'''
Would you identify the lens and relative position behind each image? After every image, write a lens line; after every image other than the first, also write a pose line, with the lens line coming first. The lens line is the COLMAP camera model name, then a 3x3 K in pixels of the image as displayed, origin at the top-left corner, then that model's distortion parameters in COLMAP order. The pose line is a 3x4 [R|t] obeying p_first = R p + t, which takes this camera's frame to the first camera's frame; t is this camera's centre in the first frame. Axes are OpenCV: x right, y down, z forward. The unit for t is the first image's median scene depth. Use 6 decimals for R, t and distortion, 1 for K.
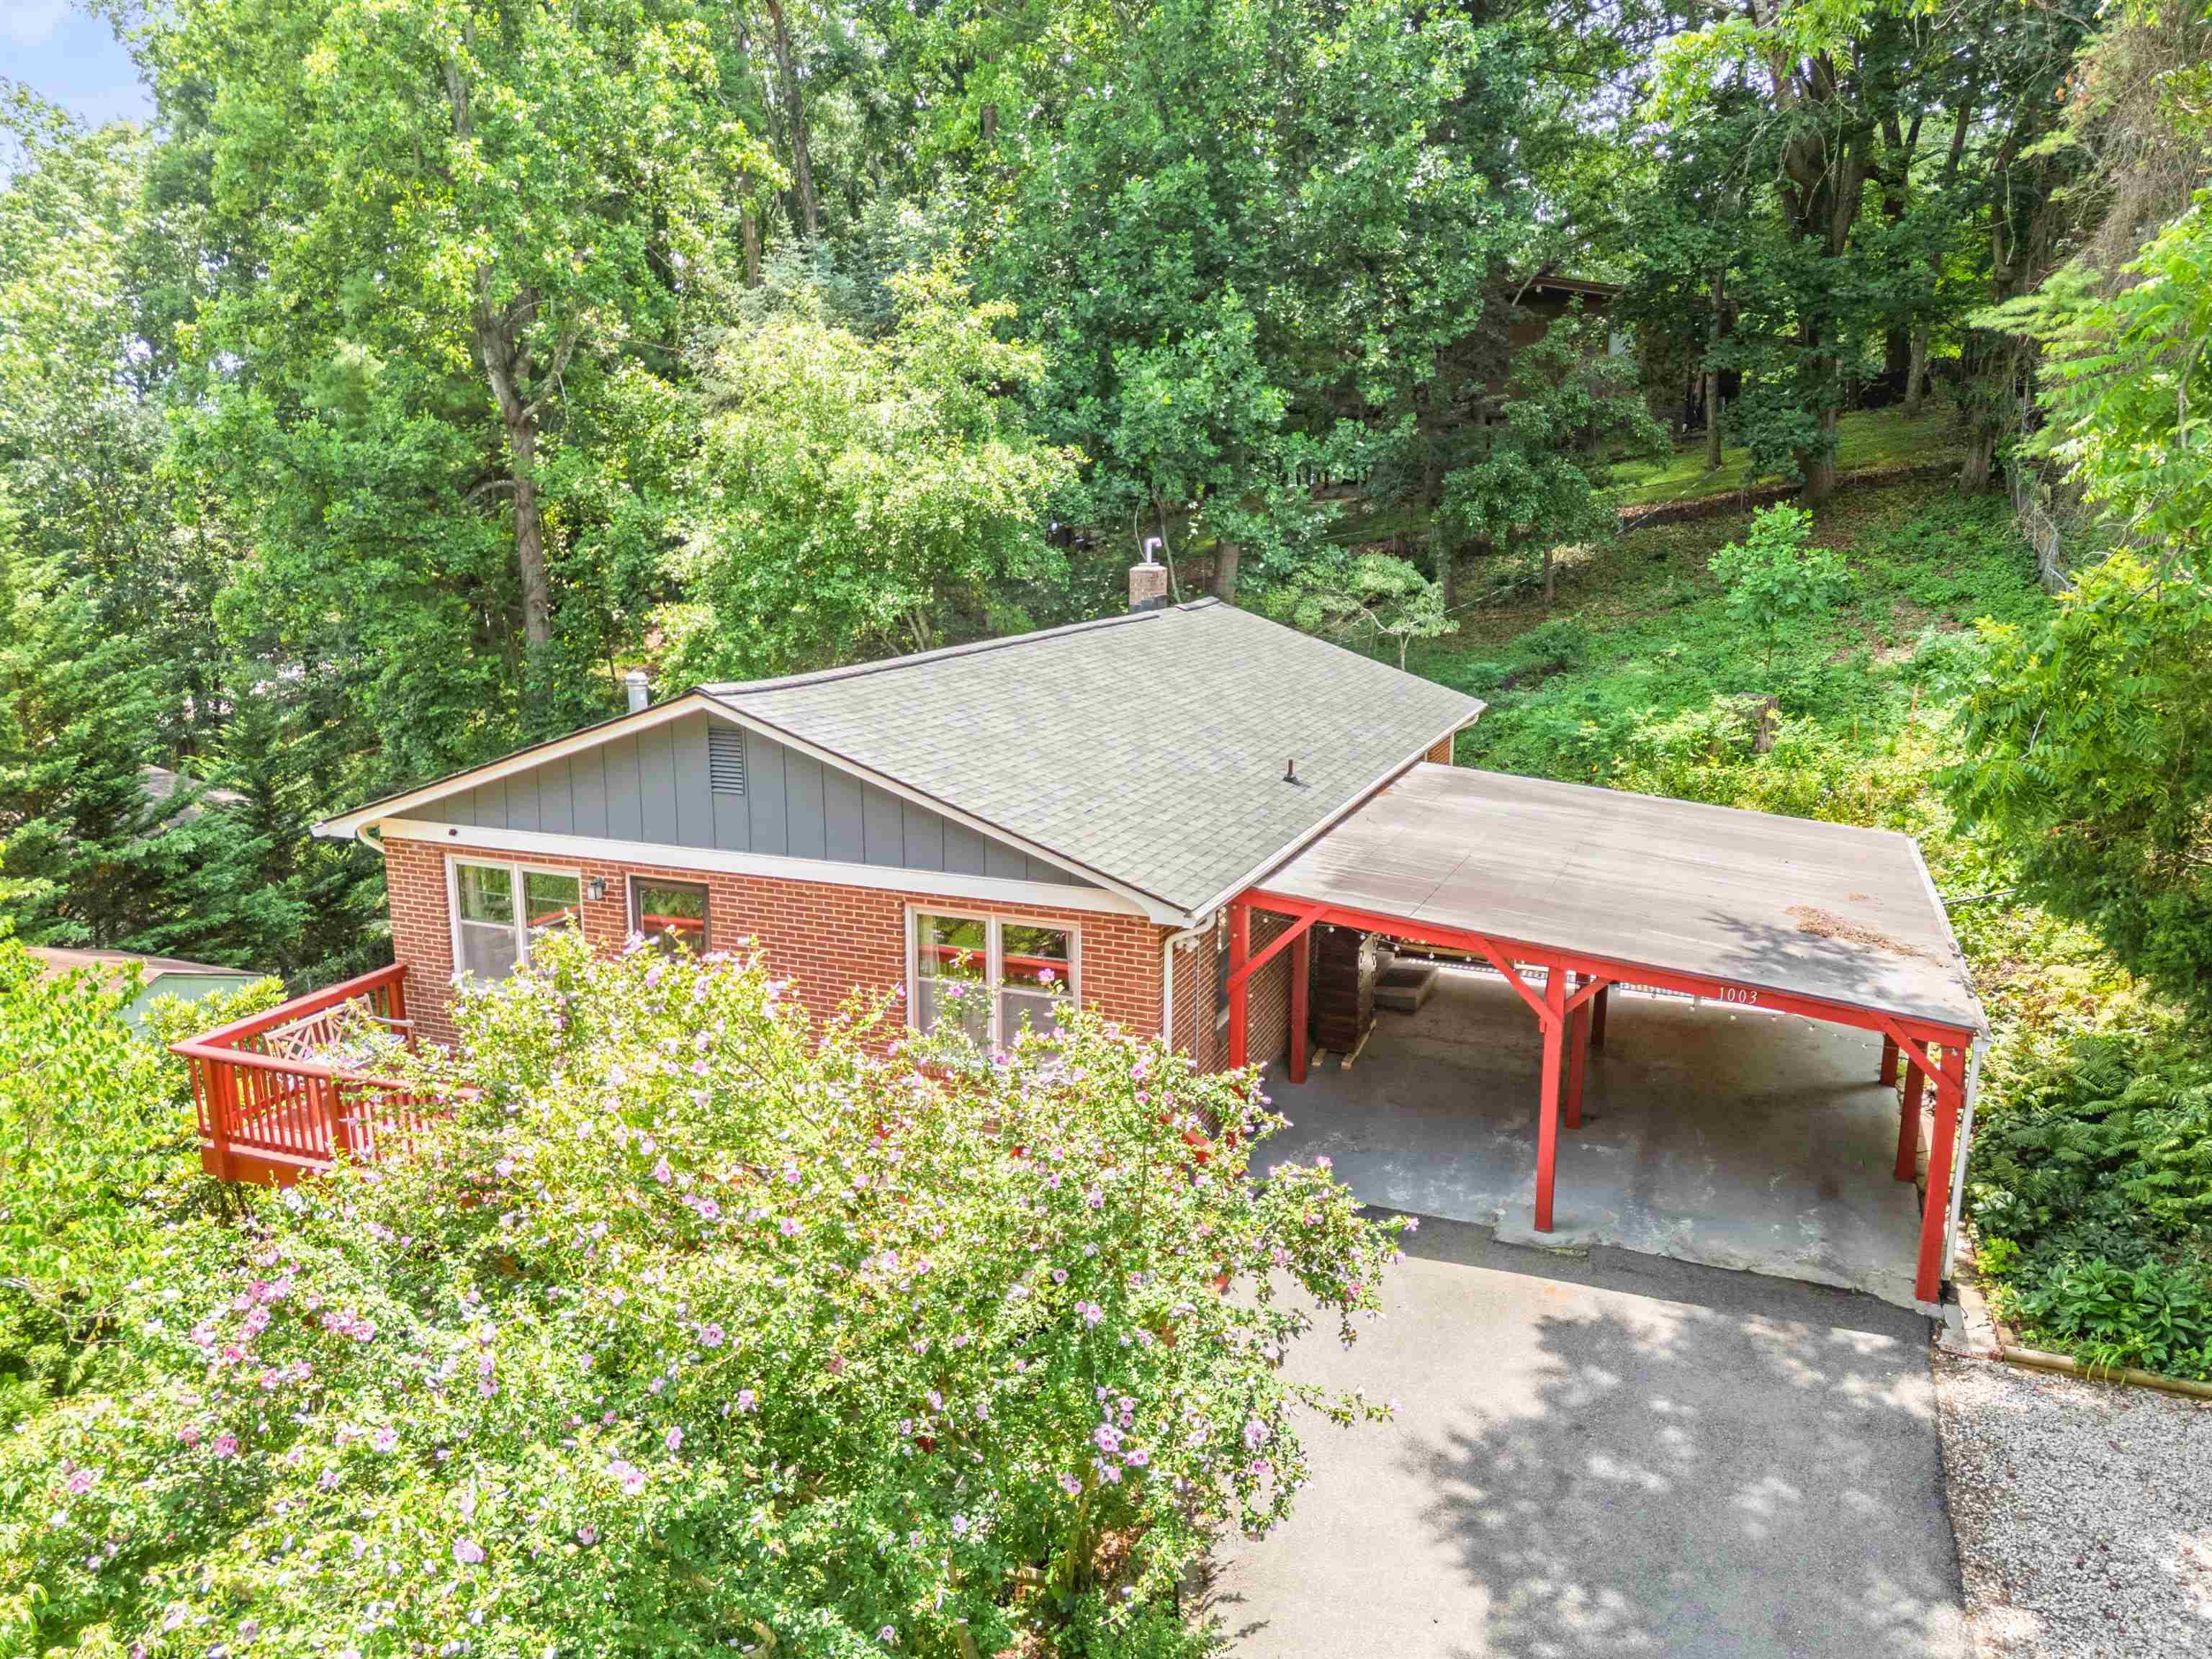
lens RADIAL K [[1568.1, 0, 1106.0], [0, 1568.1, 829.5], [0, 0, 1]] dist [0.037611, -0.007805]
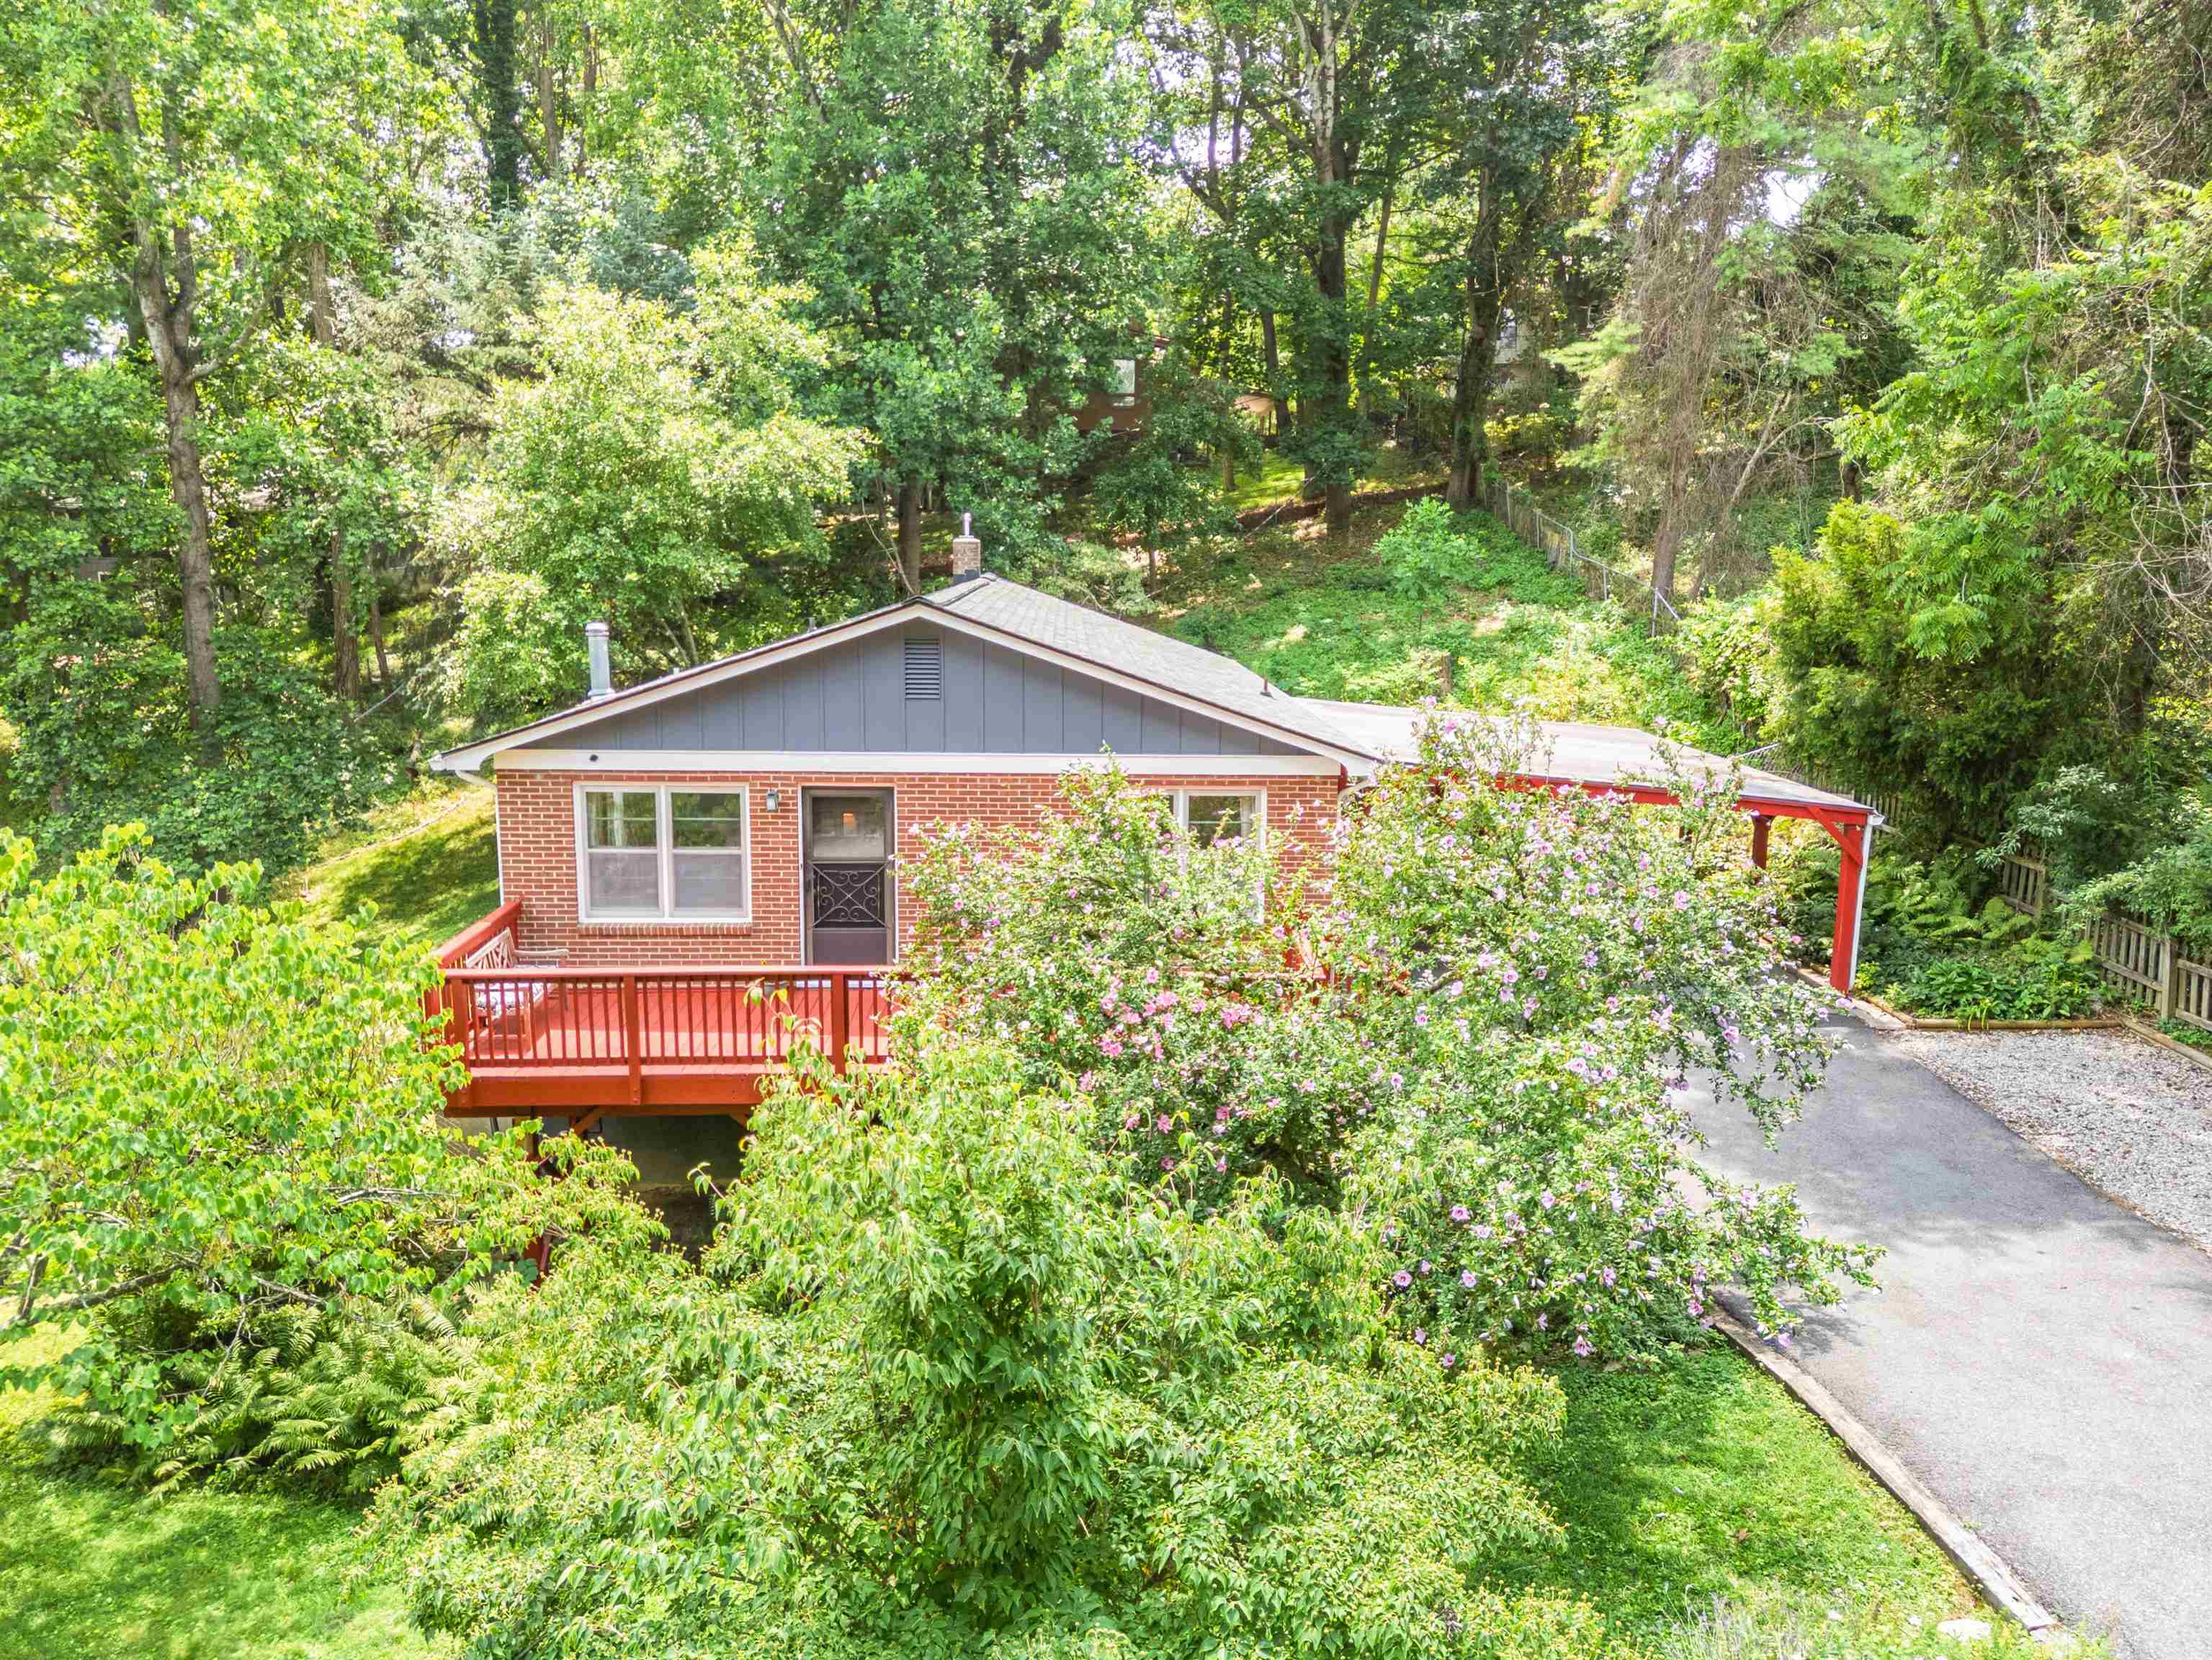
lens RADIAL K [[1566.8, 0, 1135.9], [0, 1566.8, 822.6], [0, 0, 1]] dist [0.080456, -0.094822]
pose [[0.910732, -0.064391, 0.407947, -0.310250], [0.077456, 0.996874, -0.015571, 0.050892], [-0.405670, 0.045779, 0.912873, -0.023896]]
'''
Give the data above again exactly. Leave the pictures out.

Would you identify the lens and relative position behind each image? After every image, write a lens line; after every image other than the first, also write a pose line, with the lens line coming first. The lens line is the COLMAP camera model name, then a 3x3 K in pixels of the image as displayed, origin at the top-left corner, then that model's distortion parameters in COLMAP order. The pose line is a 3x4 [R|t] obeying p_first = R p + t, which takes this camera's frame to the first camera's frame; t is this camera's centre in the first frame. Axes are OpenCV: x right, y down, z forward. The unit for t is the first image's median scene depth. Use 6 decimals for R, t and distortion, 1 for K.
lens RADIAL K [[1568.1, 0, 1106.0], [0, 1568.1, 829.5], [0, 0, 1]] dist [0.037611, -0.007805]
lens RADIAL K [[1566.8, 0, 1135.9], [0, 1566.8, 822.6], [0, 0, 1]] dist [0.080456, -0.094822]
pose [[0.910732, -0.064391, 0.407947, -0.310250], [0.077456, 0.996874, -0.015571, 0.050892], [-0.405670, 0.045779, 0.912873, -0.023896]]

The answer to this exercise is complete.